The other element of the equation is to ensure equality of access by operating what the Americans call a “needs blind” admission system. That is to say, universities such as Harvard and Stanford choose their students on the basis of ability. Once the selection process is complete, those admitted are means-tested and they pay whatever proportion they can afford of the fee (which at a top university may be more than $40,000 a year). The American system effectively means that the less well-off are subsidised by a combination of the very well-off, who pay the full fee, and the substantial endowments that universities have built up over the years. Oxford and Cambridge have such endowments, but other British universities do not: for the system to work, one would need some version of the old system of means-tested student grants (which could be funded from the remainder of the abolished research income stream). In the long term, the surest way of allowing universities to build up their own endowments — besides offering more generous tax breaks for charitable donors — is to create a system in which students get the best teaching imaginable, with the result that those who do well in the world of work will wish to show their gratitude for the intellectual foundations of their success that were laid by their higher education. The current skewing of funding towards research as opposed to teaching is hardly likely to stimulate a shift towards the American culture of alumni support.

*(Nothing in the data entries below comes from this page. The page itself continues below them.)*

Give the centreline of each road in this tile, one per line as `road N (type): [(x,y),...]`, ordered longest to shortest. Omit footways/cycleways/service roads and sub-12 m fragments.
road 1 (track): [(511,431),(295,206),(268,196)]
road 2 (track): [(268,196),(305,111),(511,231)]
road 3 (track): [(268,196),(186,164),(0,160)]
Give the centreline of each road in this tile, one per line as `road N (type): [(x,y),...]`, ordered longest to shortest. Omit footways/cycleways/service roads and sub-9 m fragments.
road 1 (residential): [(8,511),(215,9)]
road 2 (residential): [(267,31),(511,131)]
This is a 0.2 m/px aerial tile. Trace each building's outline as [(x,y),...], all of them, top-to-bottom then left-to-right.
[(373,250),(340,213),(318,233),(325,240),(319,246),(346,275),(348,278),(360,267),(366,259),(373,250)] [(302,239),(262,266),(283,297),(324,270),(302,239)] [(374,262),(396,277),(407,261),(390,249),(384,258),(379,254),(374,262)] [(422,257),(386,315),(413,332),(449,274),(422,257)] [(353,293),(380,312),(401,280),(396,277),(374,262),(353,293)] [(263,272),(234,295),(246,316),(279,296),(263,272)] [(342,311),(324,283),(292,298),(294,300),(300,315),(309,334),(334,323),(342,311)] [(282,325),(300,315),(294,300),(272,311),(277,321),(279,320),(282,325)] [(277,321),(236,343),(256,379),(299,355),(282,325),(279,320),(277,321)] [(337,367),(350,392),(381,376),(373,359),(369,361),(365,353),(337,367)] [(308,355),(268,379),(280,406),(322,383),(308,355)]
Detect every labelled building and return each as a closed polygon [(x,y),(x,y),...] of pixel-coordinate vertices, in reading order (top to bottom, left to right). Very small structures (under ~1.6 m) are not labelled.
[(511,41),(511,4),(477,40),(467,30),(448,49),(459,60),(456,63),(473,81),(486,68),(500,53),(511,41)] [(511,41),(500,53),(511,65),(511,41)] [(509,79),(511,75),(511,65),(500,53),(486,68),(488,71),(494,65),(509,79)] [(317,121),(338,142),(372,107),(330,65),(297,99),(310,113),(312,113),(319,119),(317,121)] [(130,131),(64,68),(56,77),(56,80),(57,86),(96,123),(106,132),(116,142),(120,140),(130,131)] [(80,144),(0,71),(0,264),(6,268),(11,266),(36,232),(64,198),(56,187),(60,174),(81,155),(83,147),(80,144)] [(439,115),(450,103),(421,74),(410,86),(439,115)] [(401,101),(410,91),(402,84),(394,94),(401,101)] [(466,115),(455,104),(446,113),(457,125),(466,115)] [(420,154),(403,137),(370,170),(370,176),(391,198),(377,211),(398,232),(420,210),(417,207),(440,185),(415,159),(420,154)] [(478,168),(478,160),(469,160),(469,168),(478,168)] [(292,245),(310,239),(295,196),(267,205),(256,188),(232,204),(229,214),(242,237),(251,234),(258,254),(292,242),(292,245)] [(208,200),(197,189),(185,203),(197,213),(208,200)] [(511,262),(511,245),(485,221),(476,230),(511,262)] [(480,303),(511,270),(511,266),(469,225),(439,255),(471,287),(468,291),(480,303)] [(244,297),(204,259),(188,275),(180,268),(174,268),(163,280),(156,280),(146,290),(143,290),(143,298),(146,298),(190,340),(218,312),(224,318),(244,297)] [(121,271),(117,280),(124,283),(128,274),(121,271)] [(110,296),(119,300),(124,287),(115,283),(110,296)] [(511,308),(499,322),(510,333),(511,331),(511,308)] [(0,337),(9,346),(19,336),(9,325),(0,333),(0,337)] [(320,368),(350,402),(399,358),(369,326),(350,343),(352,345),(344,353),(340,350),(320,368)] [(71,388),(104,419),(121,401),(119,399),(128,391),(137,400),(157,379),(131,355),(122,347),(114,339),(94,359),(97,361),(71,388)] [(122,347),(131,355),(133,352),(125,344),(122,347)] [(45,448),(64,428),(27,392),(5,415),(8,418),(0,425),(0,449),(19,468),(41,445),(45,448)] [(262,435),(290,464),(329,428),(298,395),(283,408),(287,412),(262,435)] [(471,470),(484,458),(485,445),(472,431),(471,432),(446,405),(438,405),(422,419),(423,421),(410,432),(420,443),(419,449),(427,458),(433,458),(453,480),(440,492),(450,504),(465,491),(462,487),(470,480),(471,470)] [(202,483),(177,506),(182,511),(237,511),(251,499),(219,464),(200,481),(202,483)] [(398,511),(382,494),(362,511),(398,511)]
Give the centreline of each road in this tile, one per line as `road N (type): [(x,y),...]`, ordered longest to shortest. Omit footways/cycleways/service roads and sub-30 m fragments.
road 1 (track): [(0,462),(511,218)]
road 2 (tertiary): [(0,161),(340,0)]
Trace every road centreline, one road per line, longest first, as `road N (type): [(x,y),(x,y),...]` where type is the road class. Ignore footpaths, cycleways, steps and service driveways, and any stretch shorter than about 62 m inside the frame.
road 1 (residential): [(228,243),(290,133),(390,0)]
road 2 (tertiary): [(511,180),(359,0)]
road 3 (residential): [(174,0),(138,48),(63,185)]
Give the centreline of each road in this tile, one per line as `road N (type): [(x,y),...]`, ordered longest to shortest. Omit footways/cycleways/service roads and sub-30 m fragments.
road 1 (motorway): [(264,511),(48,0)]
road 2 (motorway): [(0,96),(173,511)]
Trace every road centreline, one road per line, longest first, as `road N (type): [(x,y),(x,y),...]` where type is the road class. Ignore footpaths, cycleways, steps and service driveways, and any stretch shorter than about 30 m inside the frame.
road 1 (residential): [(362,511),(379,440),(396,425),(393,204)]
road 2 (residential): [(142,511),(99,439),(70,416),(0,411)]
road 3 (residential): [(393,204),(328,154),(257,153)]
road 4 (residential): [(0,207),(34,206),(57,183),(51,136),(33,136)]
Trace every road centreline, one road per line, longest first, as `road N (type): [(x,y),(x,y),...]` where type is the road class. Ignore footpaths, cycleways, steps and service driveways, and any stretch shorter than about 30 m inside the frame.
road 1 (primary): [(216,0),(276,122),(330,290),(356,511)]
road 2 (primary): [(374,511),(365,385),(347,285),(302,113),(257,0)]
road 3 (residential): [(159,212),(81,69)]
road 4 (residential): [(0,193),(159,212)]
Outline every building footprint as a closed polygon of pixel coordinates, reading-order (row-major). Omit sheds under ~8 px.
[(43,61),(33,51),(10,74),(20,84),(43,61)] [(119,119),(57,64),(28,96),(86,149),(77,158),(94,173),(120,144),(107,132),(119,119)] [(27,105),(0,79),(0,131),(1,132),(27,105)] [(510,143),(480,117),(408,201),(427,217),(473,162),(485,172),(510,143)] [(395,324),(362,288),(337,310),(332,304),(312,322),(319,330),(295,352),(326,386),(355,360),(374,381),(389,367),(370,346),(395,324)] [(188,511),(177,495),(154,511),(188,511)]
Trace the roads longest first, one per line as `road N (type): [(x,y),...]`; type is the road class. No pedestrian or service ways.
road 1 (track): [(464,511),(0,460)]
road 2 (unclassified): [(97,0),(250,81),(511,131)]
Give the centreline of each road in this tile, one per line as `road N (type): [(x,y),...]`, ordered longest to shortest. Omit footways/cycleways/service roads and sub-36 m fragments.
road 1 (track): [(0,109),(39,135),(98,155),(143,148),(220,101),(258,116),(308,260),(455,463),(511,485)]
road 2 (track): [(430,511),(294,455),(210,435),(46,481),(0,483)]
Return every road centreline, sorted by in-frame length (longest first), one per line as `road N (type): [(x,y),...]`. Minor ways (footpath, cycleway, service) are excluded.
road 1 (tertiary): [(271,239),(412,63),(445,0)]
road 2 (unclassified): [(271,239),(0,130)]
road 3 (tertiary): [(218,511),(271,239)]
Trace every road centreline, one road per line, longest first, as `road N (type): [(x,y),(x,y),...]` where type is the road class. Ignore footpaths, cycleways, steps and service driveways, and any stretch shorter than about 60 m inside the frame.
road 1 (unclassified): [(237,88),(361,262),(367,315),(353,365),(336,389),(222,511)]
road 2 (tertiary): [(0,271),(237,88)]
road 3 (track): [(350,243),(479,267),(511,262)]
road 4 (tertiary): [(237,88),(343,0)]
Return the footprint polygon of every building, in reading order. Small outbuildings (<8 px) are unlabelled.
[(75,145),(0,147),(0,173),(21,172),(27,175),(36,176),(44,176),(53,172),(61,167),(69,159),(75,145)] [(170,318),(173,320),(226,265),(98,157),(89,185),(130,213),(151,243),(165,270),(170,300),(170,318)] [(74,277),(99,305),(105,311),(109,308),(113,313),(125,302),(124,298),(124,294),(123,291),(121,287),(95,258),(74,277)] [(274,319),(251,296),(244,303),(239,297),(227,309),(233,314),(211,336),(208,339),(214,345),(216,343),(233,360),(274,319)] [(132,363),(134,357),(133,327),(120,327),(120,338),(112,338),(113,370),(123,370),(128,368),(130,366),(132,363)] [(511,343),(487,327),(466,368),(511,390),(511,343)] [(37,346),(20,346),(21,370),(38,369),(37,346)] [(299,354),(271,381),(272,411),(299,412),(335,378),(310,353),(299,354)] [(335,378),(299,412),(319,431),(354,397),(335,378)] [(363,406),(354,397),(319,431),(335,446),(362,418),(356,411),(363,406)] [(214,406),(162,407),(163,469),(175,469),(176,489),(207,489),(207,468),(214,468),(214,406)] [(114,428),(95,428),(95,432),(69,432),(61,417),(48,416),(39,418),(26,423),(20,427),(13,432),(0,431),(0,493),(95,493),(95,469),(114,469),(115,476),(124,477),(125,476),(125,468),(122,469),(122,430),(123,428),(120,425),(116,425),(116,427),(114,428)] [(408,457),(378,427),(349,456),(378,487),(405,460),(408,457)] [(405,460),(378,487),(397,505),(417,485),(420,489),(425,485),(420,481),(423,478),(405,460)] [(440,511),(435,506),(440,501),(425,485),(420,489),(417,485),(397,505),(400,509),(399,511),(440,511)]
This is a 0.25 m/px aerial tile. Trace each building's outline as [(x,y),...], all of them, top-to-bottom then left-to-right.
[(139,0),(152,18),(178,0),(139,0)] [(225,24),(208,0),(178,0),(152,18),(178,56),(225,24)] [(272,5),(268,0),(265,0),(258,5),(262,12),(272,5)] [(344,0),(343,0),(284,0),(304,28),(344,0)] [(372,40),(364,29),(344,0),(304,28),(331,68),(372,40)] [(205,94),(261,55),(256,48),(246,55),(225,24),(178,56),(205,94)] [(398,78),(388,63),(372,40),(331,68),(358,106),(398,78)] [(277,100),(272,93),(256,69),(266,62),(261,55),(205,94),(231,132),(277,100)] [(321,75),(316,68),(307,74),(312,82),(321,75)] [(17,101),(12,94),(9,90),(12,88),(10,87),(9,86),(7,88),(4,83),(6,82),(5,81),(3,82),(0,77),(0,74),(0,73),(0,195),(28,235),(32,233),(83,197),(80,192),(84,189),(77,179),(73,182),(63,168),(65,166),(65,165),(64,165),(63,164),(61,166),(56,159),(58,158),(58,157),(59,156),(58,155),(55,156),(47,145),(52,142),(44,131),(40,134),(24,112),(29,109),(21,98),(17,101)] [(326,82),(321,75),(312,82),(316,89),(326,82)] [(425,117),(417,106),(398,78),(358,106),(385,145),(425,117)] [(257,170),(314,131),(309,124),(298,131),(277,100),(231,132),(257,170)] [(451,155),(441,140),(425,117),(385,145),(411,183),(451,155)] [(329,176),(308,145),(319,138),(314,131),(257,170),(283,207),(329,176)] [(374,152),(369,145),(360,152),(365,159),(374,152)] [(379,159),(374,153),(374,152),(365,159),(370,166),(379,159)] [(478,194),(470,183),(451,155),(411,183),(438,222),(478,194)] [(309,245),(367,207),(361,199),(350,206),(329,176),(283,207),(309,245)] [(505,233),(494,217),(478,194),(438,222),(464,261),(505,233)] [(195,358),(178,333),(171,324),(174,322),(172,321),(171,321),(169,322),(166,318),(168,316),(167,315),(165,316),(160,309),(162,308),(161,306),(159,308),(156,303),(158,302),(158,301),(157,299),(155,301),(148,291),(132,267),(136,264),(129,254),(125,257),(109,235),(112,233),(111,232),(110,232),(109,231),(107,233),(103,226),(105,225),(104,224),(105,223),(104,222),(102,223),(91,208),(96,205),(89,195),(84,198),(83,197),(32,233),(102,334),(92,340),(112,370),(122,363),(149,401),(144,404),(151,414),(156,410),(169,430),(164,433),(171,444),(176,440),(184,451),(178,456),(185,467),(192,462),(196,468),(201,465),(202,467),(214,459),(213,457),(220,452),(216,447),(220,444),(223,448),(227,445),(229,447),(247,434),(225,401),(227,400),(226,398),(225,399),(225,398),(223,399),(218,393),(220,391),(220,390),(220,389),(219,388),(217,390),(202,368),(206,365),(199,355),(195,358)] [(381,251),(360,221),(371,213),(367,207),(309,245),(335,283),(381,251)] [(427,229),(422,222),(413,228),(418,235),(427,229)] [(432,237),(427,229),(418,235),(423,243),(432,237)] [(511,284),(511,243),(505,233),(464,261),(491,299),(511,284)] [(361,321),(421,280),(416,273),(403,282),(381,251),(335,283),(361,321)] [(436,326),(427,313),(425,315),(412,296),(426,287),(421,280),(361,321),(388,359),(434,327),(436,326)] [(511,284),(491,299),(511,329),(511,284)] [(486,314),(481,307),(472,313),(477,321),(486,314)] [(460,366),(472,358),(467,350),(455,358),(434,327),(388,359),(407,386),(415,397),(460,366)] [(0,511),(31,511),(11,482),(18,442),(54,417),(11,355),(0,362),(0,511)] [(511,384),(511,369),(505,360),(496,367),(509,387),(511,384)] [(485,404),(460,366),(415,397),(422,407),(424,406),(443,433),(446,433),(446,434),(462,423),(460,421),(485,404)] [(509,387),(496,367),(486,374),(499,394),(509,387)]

The neglected third-year Bristol history undergraduate who goes on to become a media mogul would, one imagines, be unlikely to bestow largesse on his alma mater.
Higher education funding is not the stuff of political headline grabbing, but in the so-called “knowledge economy” of the 21st century, this is an area where, if we give the universities the freedom to pursue excellence beyond the constraints of the quangocracy, we can restore our former pre-eminence.